+61 1)Triangle ABC is an isosceles right triangle where angle A = 90 degrees. O is the circumcenter of Triangle ABC. What is angle AOB in degrees?
2)Let O and H be the circumcenter and orthocenter of acute triangle ABC, respectively. If angle AHC + angle AOC = 240 degrees, what is angle ABC in degrees?
+2446 I have been thinking about these two problems for some time, and I think I have finally cracked them! I'll now impart my knowledge to you!
1)
| \(\triangle ABC\text{ is an isosceles right triangle}\\ m\angle A=90^{\circ}\\ O\text{ is the circumcenter}\) | Given information |
| \(m\angle A+m\angle B+m\angle C=180^{\circ}\) | Triangle sum theorem (the sum of the interior angles of a triangle equals 180 degrees) |
| \(90^{\circ}+m\angle B+m\angle C=180^{\circ}\) | Substitution property of equality |
| \(m\angle B+m\angle C=90^\circ\) | Subtraction property of equality |
| \(m\angle B=m\angle C\) | Isosceles Triangle Theorem (The angles opposite congruent sides in an isosceles triangle are congruent) |
| \(m\angle B+m\angle B=90^\circ\) | Substitution property of equality |
| \(2m\angle B=90^\circ\) | Simplify |
| \(m\angle B=45^\circ\) | Division property of equality |
| \(\overline{AO}\cong\overline{BO}\) | Property of Circumcenter (The circumcenter is equidistant from the vertices of the triangle) |
| \(m\angle A=m\angle B\) | |
Well, this is taking some time...
Anyway, \(\triangle AOB\) is another isosceles triangle. \(m\angle OAB=m\angle B=45^\circ\), so the remaining angle, \(\angle BOA=90^\circ\)

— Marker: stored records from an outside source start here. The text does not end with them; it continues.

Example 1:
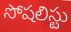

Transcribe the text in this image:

సోషలిస్టు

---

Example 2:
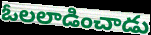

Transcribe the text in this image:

ఓలలాడించాడు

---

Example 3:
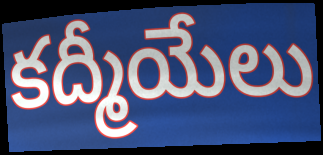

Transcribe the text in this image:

కద్మీయేలు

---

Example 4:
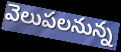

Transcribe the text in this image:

వెలుపలనున్న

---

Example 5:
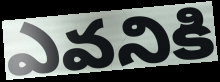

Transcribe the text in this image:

ఎవనికి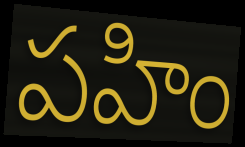
పహింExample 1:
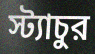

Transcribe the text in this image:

স্ট্যাচুর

+2446 The second one was definitely much harder for me to come up with! Here is a picture that may be useful to reference as I solve:
You will probably notice that I added a circle that inscribes the triangle. At its bost basic level, the circumcenter is a point that is equidistant from all the vertices of the triangle. The circumcenter is also the center of a triangle's circumcircle, which I have illustrated with the diagram above. Of course, we know that the sum of \(\angle AHC\) and \(\angle AOC\) is 240 by the given info. Notice that \(m\angle AOC=m\angle AHC\) because they both intercept the same arc. Therefore, we can solve for the angle of the circumcenter.
| \(m\angle AOC+m\angle AHC=240\) | Since we already established that \(m\angle AOC=m\angle AHC\), we can solve for the the central angle of the circle. |
| \(m\angle AOC+m\angle AOC=240\) | |
| \(2m\angle AOC=240\) | |
| \(m\angle AOC=120^\circ\) | There is no need to solve for the angle measure of the orthocenter; it is simply a waster of time. |
Notice that \(\angle ABC\) is an inscribed angle, which means that its measure is equal to half the measure of the central angle.
| \(\frac{1}{2}m\angle AOC=m\angle ABC\) | Use substitution here since we already know the measure of one of the angles. |
| \(\frac{1}{2}*120=m\angle ABC\) | |
| \(m\angle ABC=60^\circ\) |
+130085 1 )
The circumcenter of a right triangle always occurs at the midpoint of the hypotenuse
Thus....by SSS, triangle BOA is congruent to triangle COA
Thus angle AOB = angle AOC
But, by Euclid....a line standing upon a line making adjacent angles equal means that the lines are perpendicular.....thus angle AOB = 90°